Etlworks supports executing complex ELT scripts directly into Amazon Redshift which greatly improves performance and reliability of the data injection.

I hope this has been helpful. Go forth and load large amounts of data.

Etlworks CEO: Efficient data structures and real-time data streaming


Search Business Analytics recently interviewed Etlworks CEO, Maksym Sherbinin about the importance of creating efficient data structures and real-time data streaming.

Here are his insights:

Q: To what extent does defaulting to JSON as a data storage mechanism contribute to decreased analytics performance and larger file sizes?

A: There are two factors that contribute to JSON (as well as CSV and XML) not being an optimal format for storing and processing large datasets:

  • The lack of schema enforcement, which results in the same data being injected and stored multiple times in the data warehouse, definitely has a direct impact on performance, quality of service, and cost.
  • JSON-encoded datasets cannot be stored in a parallel manner, decreasing its usefulness for systems built on top of the Hadoop and other frameworks used for distributed processing.

Q: What are the existing alternatives for developers to create more efficient data structures for different kinds of analytics workloads in terms of data/file formats?

A: There are two very distinct alternatives:

  • Column-based databases optimized for data warehousing and massively parallel processing, specifically Snowflake and Amazon Redshift.
  • Formats, optimized for use in Hadoop clusters and data streaming: Optimized Row Columnar (ORC), Avro, and Parquet.

Q: What is the current state of tools that can automate some of this process (i.e. are there tools that can look at how an app works with data and recommend a better file format or data structure, and perhaps compile or transform it into these more efficient formats like traditional programming language compilers)?
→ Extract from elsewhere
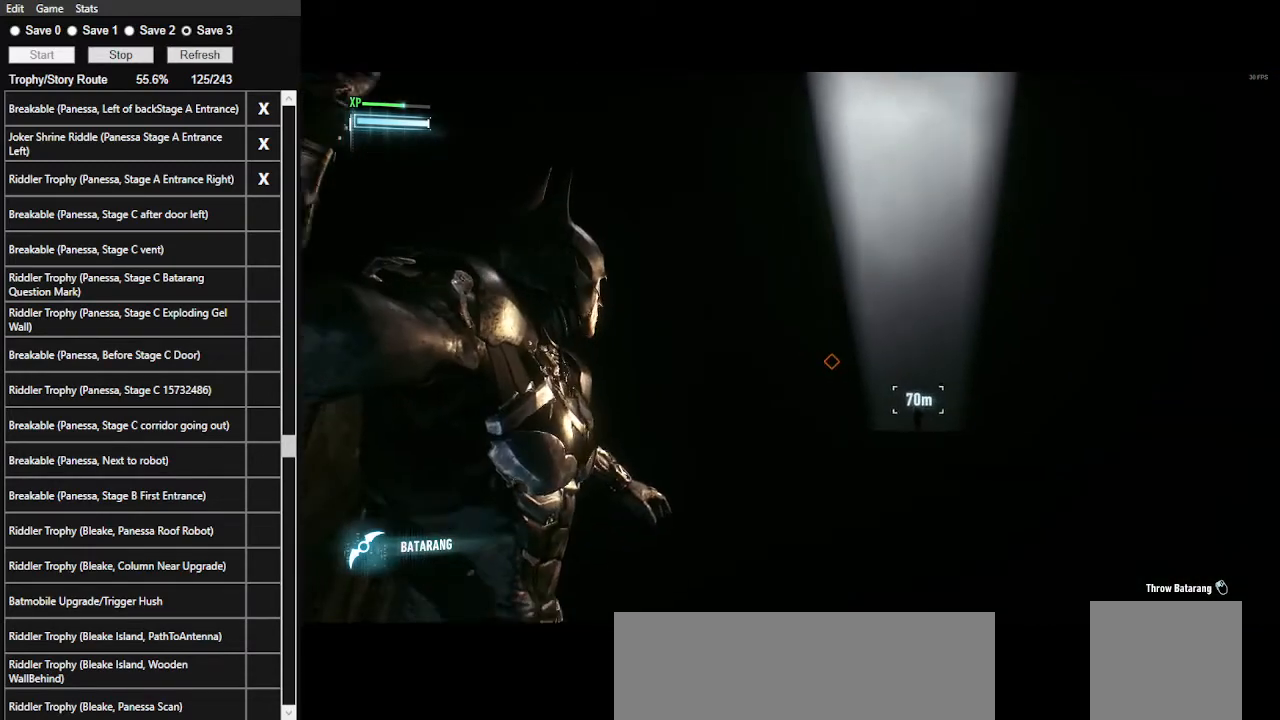
{"keys": [], "mouse": ["right"], "mouse_move": "still", "events": []}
A: When it comes to encoding data in any of the Hadoop-optimized formats, such as Avro and Parquet, there are great open-source libraries available for practically any programming language known to humankind. Converting data stored somewhere else (for example in the database) to the Avro or Parquet datasets and storing them in the distributed file system can be performed using home-grown tools or (preferred) a good ETL tool, which can connect to any source, map, transform, and store data in the Hadoop cluster. Below are some of the any-to-any ETL tools which support various sources, Avro and Parquet as a destination format, and Hadoop Distributed File System (HDFS) as a destination:

  • Etlworks
  • Talend
  • Informatica

The other trend is real-time data streaming that uses distributed platforms such as Apache Kafka. The Alooma enterprise pipeline is a good example of the service, which can be used to stream large datasets to analytical platforms using datasets encoded as Avro or Parquet.

Additionally, there is a growing list of tools which can be used to inject data into the column-based data warehouses, built for the cloud, such as Snowflake and Amazon Redshift. Depending on your requirements you might consider the following tools:

  • Matillion ETL
  • Etlworks Integrator
  • AWS Glue

Finally, selecting the best format for the job is not something any tool should be automatically doing for you, but having multiple options is a must. The ability to experiment and prototype with different formats and storage options, as well as injection techniques (batch load, streaming, SQL, etc.) is why a good ETL tool goes a long way. It saves you time, money and provides a peace of mind.

Q: What are your thoughts on the best practices for finding the balance between identifying the most efficient data structures for a given analytics use case, and quickly experimenting with different analytics use cases?

A: This article describes how Uber went from the general use database, to JSON-encoded datasets, to the Hadoop-based big data platform. Granted, not all business require something as extreme, so common sense is your best friend. A typical relational database such as MySQL or PostgreSQL is perfectly capable of storing and processing relatively large analytical datasets (millions of records). Models with hundreds of millions and billions of records require specialized solutions, using either column-based data warehouses or Hadoop-like clusters with a parallel file system.